When intelligence community leaders briefed Trump on the intelligence community assessment at Trump Tower in January 2017, Comey stayed behind to tell Trump about some of the most salacious allegations in the dossier and made Trump’s reaction to the news part of the bureau’s Crossfire Hurricane investigation.
Bill Priestap, the former assistant director for the FBI’s Counterintelligence Division, told the Senate committee in April 2017 that the bureau believed Obama’s directive compelled them to include the Steele dossier in the intelligence assessment, claiming that “the FBI didn’t want to stand behind [the dossier].” Other FBI officials told Senate investigators that it “would have had a major problem if Annex A had not been included” and that the bureau thought they “had to put everything in.”
Horowitz found that both Comey and then-FBI Deputy Director Andrew McCabe pushed for the Steele dossier to be included, but the CIA “expressed concern” about using the former MI6 agent’s salacious and unverified allegations. The CIA believed Steele’s dossier “was not completely vetted and did not merit inclusion in the body of the report.” The agency also dismissed Steele’s allegations as “internet rumor.” Comey, McCabe, and the FBI were ultimately overruled, and Steele’s claims did not make an appearance in the body of the text of the main assessment of Russia’s activities during the 2016 election.

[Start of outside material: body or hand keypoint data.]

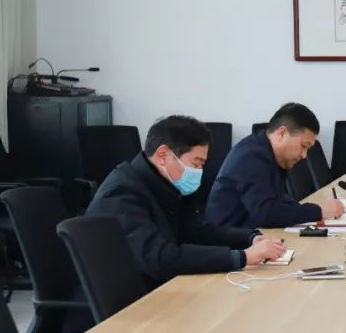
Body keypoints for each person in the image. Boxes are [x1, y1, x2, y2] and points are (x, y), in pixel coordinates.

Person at [86, 115, 286, 290]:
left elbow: (198, 232)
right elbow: (160, 258)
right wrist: (243, 257)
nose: (199, 171)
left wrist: (250, 238)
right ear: (163, 155)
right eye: (196, 163)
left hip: (163, 288)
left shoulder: (169, 184)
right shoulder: (121, 195)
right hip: (128, 303)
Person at [205, 103, 346, 228]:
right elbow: (266, 214)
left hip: (250, 236)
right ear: (281, 133)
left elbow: (279, 202)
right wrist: (319, 211)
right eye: (303, 146)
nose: (304, 155)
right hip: (229, 242)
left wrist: (311, 210)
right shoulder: (252, 157)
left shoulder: (269, 153)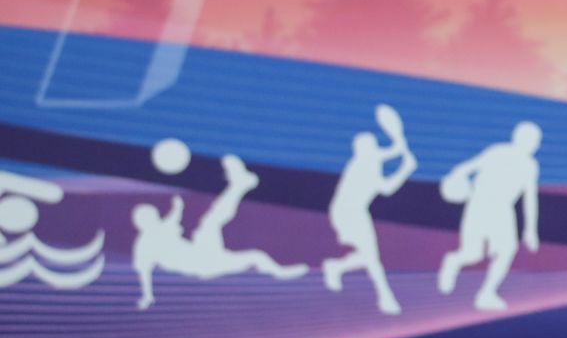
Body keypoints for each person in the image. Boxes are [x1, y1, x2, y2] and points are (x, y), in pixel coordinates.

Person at [132, 156, 307, 310]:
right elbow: (144, 272)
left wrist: (177, 207)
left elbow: (172, 217)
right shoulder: (145, 245)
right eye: (148, 218)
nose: (154, 219)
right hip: (202, 263)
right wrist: (147, 297)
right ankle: (239, 185)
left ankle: (278, 271)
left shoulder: (162, 228)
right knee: (209, 224)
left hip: (205, 254)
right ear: (141, 223)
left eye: (154, 216)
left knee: (255, 255)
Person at [436, 122, 543, 312]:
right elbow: (469, 166)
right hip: (480, 203)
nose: (535, 144)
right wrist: (455, 179)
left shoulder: (530, 166)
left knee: (506, 250)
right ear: (519, 138)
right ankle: (453, 261)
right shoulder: (498, 152)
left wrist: (530, 230)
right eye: (532, 140)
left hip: (502, 210)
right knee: (472, 253)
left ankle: (486, 294)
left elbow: (530, 199)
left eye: (536, 141)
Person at [322, 105, 417, 315]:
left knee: (369, 257)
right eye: (370, 146)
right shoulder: (364, 163)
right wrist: (405, 168)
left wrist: (400, 149)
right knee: (372, 259)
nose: (374, 149)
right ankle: (386, 298)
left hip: (350, 212)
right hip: (349, 212)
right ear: (362, 149)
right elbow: (387, 188)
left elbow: (394, 151)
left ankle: (336, 267)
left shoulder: (369, 160)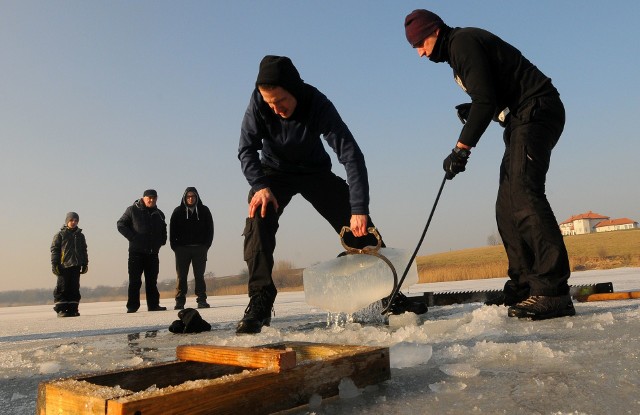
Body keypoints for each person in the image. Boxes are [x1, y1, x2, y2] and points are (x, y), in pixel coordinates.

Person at [404, 10, 573, 320]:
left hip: (537, 110)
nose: (420, 53)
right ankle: (523, 285)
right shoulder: (458, 51)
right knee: (506, 204)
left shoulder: (462, 42)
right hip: (520, 119)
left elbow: (486, 101)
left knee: (524, 192)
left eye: (420, 44)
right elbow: (490, 95)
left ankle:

Former CIA Director John Brennan said in February 2018 that the dossier “did not play any role whatsoever in the intelligence community assessment that was done and that was presented to then-President Obama and then-President-elect Trump.”
Brennan said: “There were things in that dossier that made me wonder whether they were, in fact, accurate and true.” He added, “It was up to the FBI to see whether or not they could verify any of it.”
The Senate report concluded the “NSA played no role in the debate over the Steele reporting and the ICA” and quoted an official from a May 2017 NSA panel who told the senators that the agency had “no role in drafting, nor role in its inclusion, no role in reviewing the source material” and “became aware of it as it was appended.” The Senate report said that an NSA official, whose identity was redacted, first heard of the Steele information on Dec. 29, 2016, and that the person had “no insights into Steele’s source network” and that Steele’s material “had no effect on NSA’s views of the Key Judgments of the ICA.”
Retired Adm. Michael Rogers, who was then the chief of the NSA, told investigators in March 2018 that he also only heard of the Steele claims at the end of December 2016 “while reviewing a draft of the ICA to which this material had been appended.” Rogers said his first reaction was that the Steele information shouldn’t be in the intelligence assessment but told the Senate committee he thought, “Let’s put it in the appendix.”
Steele’s claims were labeled “Additional Reporting From an FBI Source on Russian Influence Efforts.” The specific reports by Steele are labeled “company reports,” and the FBI’s Letter Head Memorandum dubbed the Steele claims “CROWN” material.
Fiona Hill, the former top Russia expert on the NSC and a Ukraine impeachment witness, testified last year that Steele’s dossier was a “rabbit hole” that “very likely” contained Russian disinformation and that Steele “could have been played” by the Russians.